Serbia Hit By Second Mass Shooting Day After Deadly School Attack

At least eight people were killed and 14 were injured when a shooter in a moving automobile opened fire on bystanders in a town south of Belgrade, the second mass shooting in a week in Serbia, where such tragedies are uncommon.

The drive-by attack late on Thursday came after eight children and a security guard were killed in a mass shooting at a school on Wednesday.

On Friday, Serbia began an official three-day mourning period to pay tribute to the deaths. The shooting occurred at Mladenovac, a town 50 kilometers (30 miles) south of Belgrade.

According to the state-run RTS television, the accused gunman, 21, opened fire at a schoolyard in the town of Dubona, killing a police officer, his sister, and others in the area. The gunman then moved on to the nearby villages of Mali Orasje and Sepsin, according to RTS.

“We heard gunshots in the evening, but I thought it was fireworks, children fooling around. It did not even occur to me that something like this could happen,” Zvonko Mladenovic, a Dubona resident, told the AFP news agency.

The suspect was on the run for hours before police arrested him early Friday, RTS reported. The police said the man had been arrested near the central city of Kragujevac and about 90km (56 miles) from the scene of the attacks.

According to RTS, the suspect was arrested at a relative’s home and had four hand grenades and many illegal weapons and ammunition.

‘Relief’

Serbian Interior Minister Bratislav Gasic called the shooting “a terrorist act.” Ambulances, special police, and helicopter units were sent to the area.

Serbia Hit By Second Mass Shooting Day

Al Jazeera’s Bojana Stojanovic, reporting near Mladenovac, said the heavy police presence eased after the suspect was arrested. “People felt relief after news of the arrest,” she said.

“We are all in a state of shock, people have still not captured their emotions after the school tragedy.

“Everyone is a bit more silent than they were. The loudest thing we can hear is shock. These things never happened in Serbia before, not in this measure.”

State Of Mourning

Serbia is reeling from Wednesday’s shooting rampage at the Vladislav Ribnikar primary school in central Belgrade, in which a 13-year-old boy used his father’s guns.

One of the victims, a child, was a French citizen, France’s foreign ministry said. Earlier on Thursday, dozens of students, many wearing black, paid their respects.

People cried and hugged outside the school, still cordoned off by police, as they stood in front of heaps of flowers, small teddy bears, and footballs.

The Balkans have Europe’s highest per capita gun ownership rate, and Serbia is awash in weaponry left over from the 1990s battles.

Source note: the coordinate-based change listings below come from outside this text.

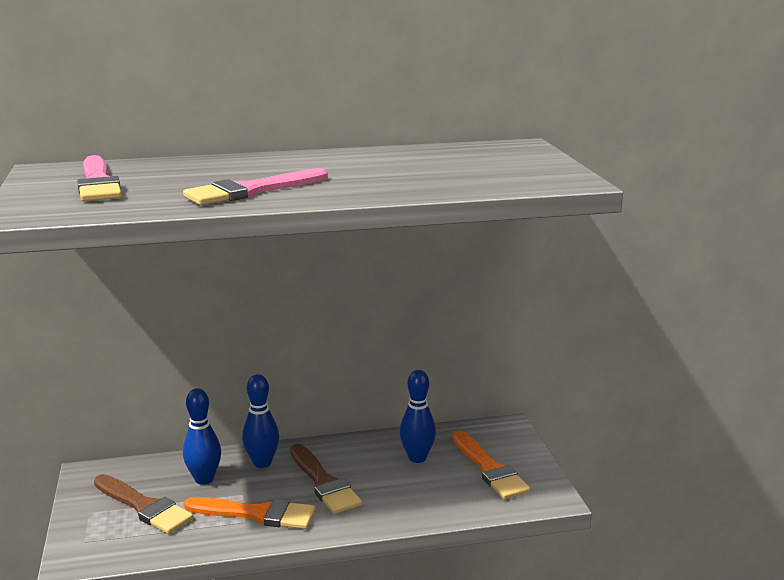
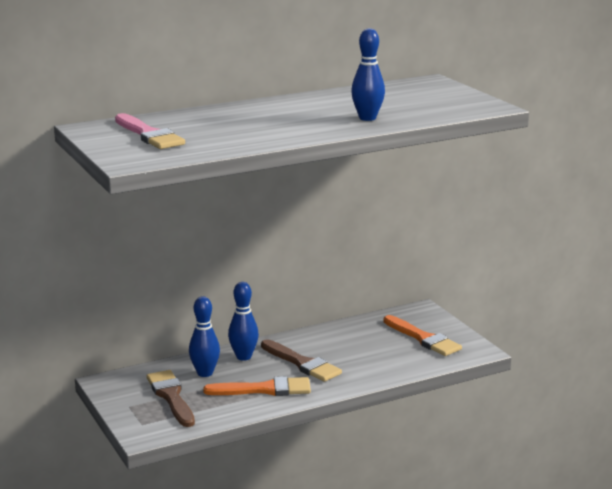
camera: 15 degrees left, 0 degrees up
(144, 507) = (171, 397): brown brush -> brown brush turned 135 degrees counterclockwise
(251, 191) = (272, 131): pink brush -> none
(417, 458) = (364, 338): blue bowling pin -> blue bowling pin (367, 118)

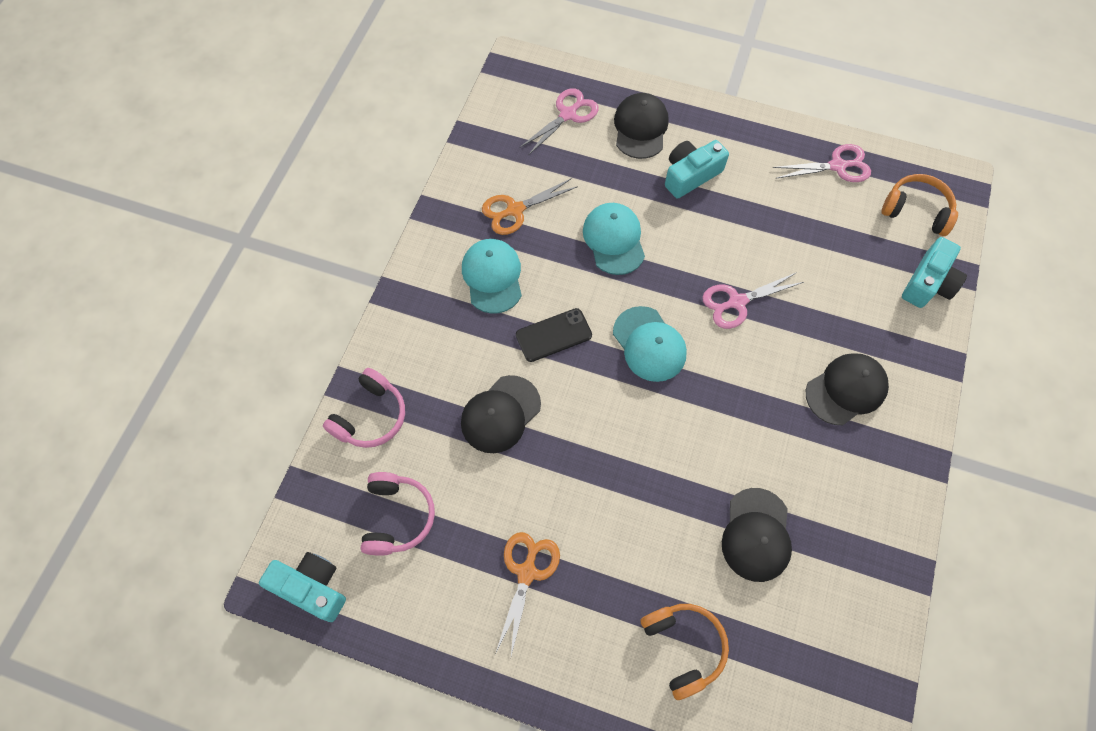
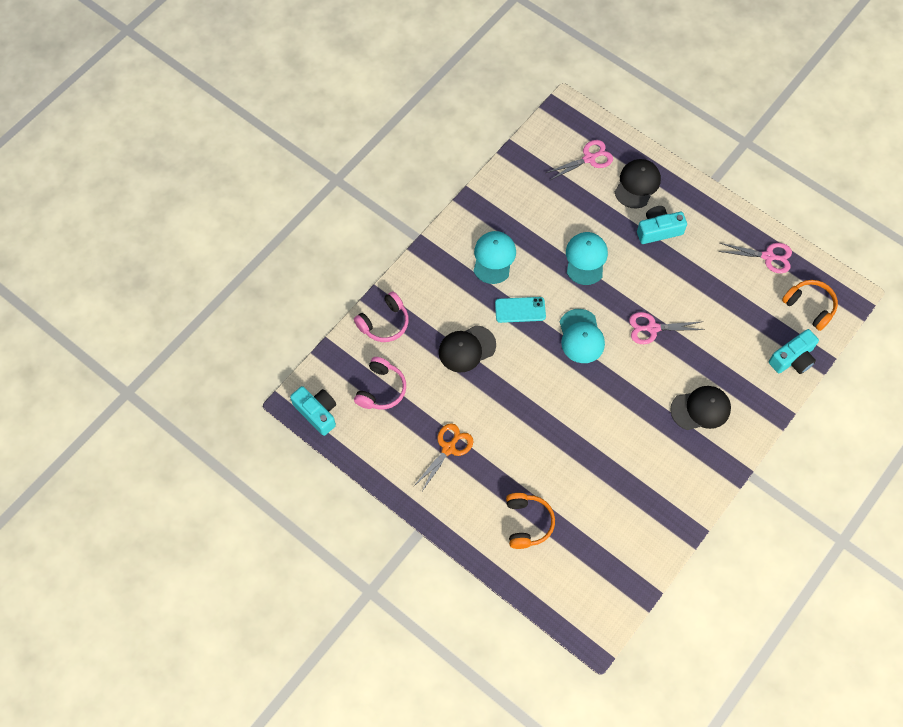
camera: 20 degrees right, 0 degrees up
(515, 210) = (526, 216): orange scissors -> none
(553, 335) = (520, 310): black phone -> turquoise phone
(756, 535) = (600, 476): black cap -> none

Nonetheless, the country has stringent gun rules, and mass shootings are uncommon the most recently occurred in 2013, when a war veteran massacred 13 people in a central Serbian village.

Authorities on Thursday moved to further tighten gun control and police urged citizens to lock up their weapons and keep them away from children.

Police have said the teenage attacker planned Wednesday’s attack for a month, drawing sketches of classrooms at the school and compiling lists of the children he planned to kill.

One girl who was shot in the head remains in a life-threatening condition, while a boy is in serious condition with spinal injuries, doctors said on Thursday. The suspect in the school shooting has not stated a reason for his conduct.

Experts have often warned of the dangers posed by the number of firearms in a country as divided as Serbia, where convicted war criminals are idolized and aggression against minority groups frequently goes unpunished.

They say there is also a risk from decades of instability caused by the 1990s hostilities and persistent economic distress.

“We have had too much violence for too long,” psychologist Zarko Trebjesanin told N1 television. “Children copy models. We need to eliminate negative models … and create a different system of values.”